Work item
The line with "right wrist: (70, 59)" marks the first line to copy, and the line with "left knee: (754, 264)" marks the last. Transcribe that stretch of the data below exactly, without pictures.

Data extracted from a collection

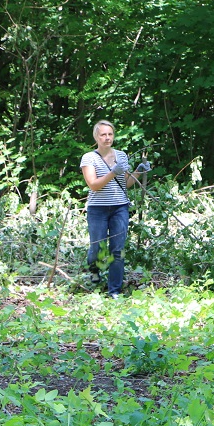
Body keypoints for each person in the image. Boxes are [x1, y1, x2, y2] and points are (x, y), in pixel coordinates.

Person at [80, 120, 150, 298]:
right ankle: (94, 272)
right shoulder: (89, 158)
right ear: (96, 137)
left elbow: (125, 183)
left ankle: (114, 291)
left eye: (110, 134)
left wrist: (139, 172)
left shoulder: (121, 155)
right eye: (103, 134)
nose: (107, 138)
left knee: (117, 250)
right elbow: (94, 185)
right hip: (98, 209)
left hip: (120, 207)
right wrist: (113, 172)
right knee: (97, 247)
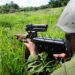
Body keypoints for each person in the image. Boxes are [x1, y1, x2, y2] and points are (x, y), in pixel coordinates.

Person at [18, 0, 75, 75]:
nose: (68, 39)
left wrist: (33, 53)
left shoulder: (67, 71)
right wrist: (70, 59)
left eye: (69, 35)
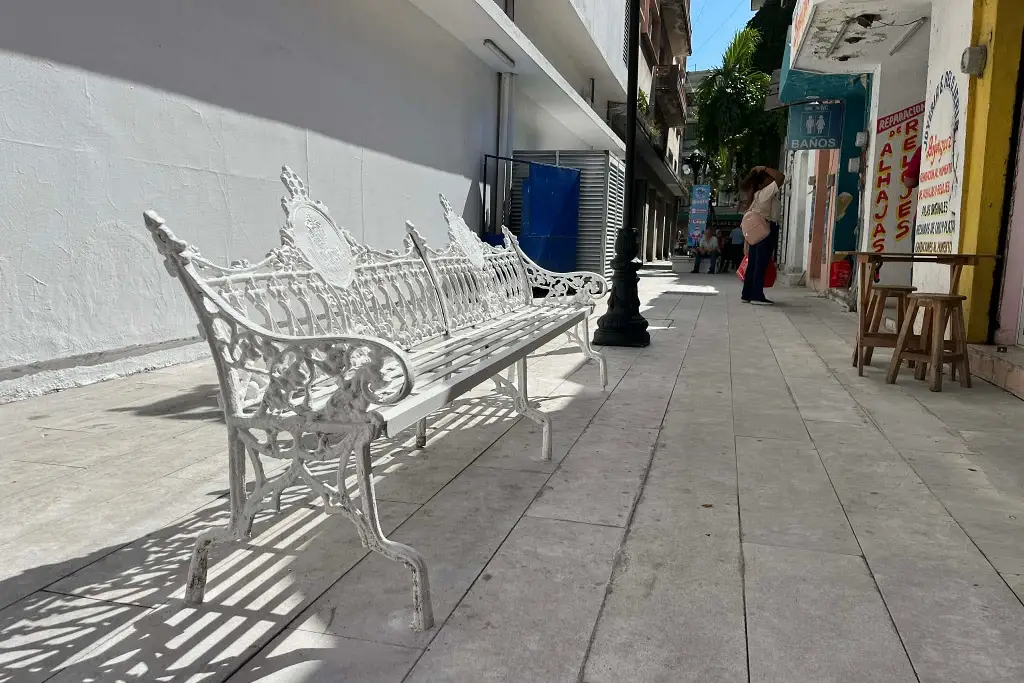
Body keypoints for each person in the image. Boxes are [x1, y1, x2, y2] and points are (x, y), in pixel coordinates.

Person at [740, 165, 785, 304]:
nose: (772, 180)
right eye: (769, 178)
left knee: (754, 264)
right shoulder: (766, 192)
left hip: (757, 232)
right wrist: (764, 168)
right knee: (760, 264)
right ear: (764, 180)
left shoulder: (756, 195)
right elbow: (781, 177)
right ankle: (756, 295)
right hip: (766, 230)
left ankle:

Answer below
right wrist: (70, 59)
left eye: (69, 35)
Body keypoints for each person in the image. Boxes are [x1, y1, x2, y2] and points are (x, y), in pixel coordinates.

Person at [740, 165, 785, 304]:
nose: (772, 180)
right eye: (769, 178)
left knee: (754, 264)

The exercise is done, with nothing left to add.